Start of ENTRIES SUPPLIED

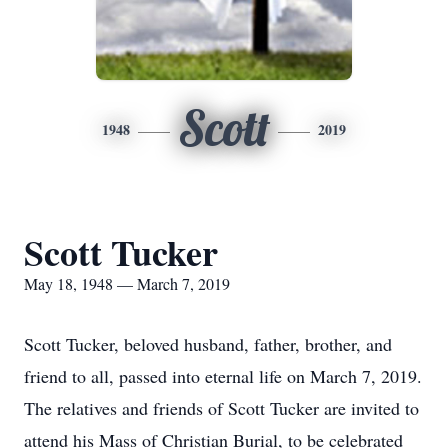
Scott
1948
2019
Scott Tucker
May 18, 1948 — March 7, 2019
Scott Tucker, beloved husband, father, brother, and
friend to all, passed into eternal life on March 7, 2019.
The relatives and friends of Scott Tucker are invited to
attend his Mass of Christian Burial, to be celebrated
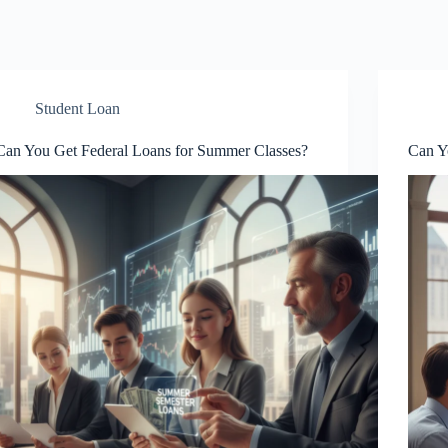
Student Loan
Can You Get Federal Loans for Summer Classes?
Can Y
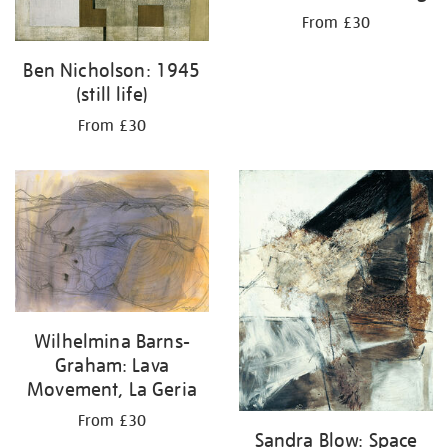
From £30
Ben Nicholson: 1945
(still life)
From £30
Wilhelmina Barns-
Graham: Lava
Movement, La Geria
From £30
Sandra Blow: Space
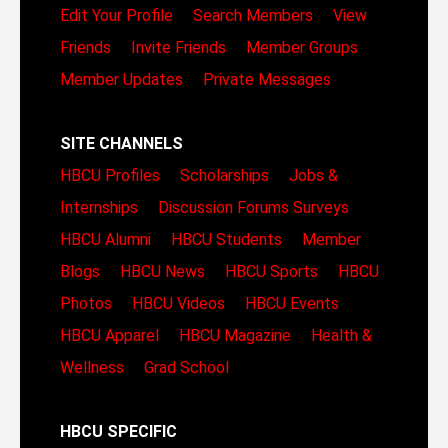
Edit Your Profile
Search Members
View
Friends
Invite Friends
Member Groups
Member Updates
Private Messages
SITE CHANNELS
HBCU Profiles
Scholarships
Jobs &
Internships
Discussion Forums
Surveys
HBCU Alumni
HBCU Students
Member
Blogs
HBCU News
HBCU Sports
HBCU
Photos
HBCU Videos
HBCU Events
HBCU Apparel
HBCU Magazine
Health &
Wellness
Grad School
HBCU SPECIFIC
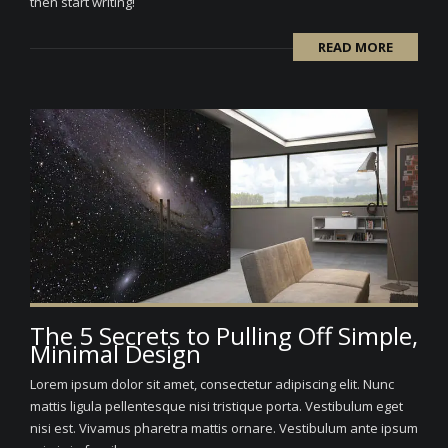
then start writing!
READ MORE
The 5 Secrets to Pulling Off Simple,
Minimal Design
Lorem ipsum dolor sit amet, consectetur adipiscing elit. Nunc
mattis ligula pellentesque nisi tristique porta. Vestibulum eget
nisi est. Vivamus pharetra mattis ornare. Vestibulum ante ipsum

End of ENTRIES SUPPLIED

**TRY IT:** Check each line in the entries above for the string "mattis", then give the number of matching lines alone.

**OUTPUT BELOW:** 2